Neste mesmo dia 17 de Junho de 2016, pelas 12h45, o arguido BB, detinha no interior da sua residência sita na Rua …;
a) No interior do seu quarto:
i) uma faca de pequenas dimensões, de cor cinzenta, habitualmente utilizada pelo arguido para cortar a substância estupefaciente;
ii) um pedaço de Cannabis (resina)/ Haxixe, com o peso líquido de 8,048gr, que estava colocado em cima de uma estante, com um grau de pureza de 18% (THC) e que correspondia a 28 doses diárias individuais, calculadas segundo a Portaria n.2 94/96, de 26 de Março.
b) Na sala;
i) uma balança de cor cinzenta, de marca e modelo "Diamond model 100”, que se encontrava sobre uma mesa;
ii) uma faca de médias dimensões, de cor cinzenta, com vestígios de produto estupefaciente na lâmina;
iii) dois recortes de plástico que se encontravam colocados em cima da mesa da sala;
iv) uma tesoura, utilizada para cortar os recortes de plástico, que se encontrava em cima da mesa da sala;
v) um rolo de plástico e um plástico mais pequeno, que se encontravam em cima do sofá da sala, utilizados para o acondicionamento de estupefacientes;
c) Na cozinha, no interior de um pote de barro localizado junto à chaminé:
i) um saco de plástico contendo Heroína, com o peso líquido de 18,476gr, com um grau de pureza de 8% e correspondia a 14 doses diária individuais, calculadas segundo a Portaria n.9 94/96, de 26 de Março.

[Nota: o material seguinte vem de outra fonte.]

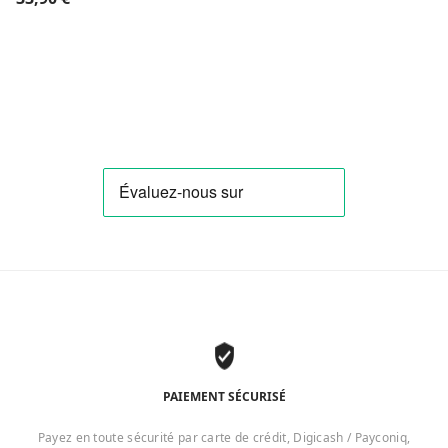
PAIEMENT SÉCURISÉ
Payez en toute sécurité par carte de crédit, Digicash / Payconiq,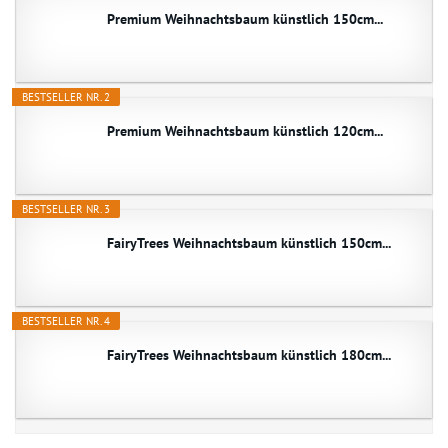
Premium Weihnachtsbaum künstlich 150cm...
BESTSELLER NR. 2
Premium Weihnachtsbaum künstlich 120cm...
BESTSELLER NR. 3
FairyTrees Weihnachtsbaum künstlich 150cm...
BESTSELLER NR. 4
FairyTrees Weihnachtsbaum künstlich 180cm...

ii) um saco de plástico contendo Cocaína (cloridratro), com o peso líquido de 0,645gr, com um grau de pureza de 74,6% e correspondia a 2 doses diárias individuais, calculadas segundo a Portaria nº 94/96, de 26 de Março.
O arguido transportava consigo e detinha na sua posse sem que para tal estivesse autorizado os produtos estupefacientes referidos.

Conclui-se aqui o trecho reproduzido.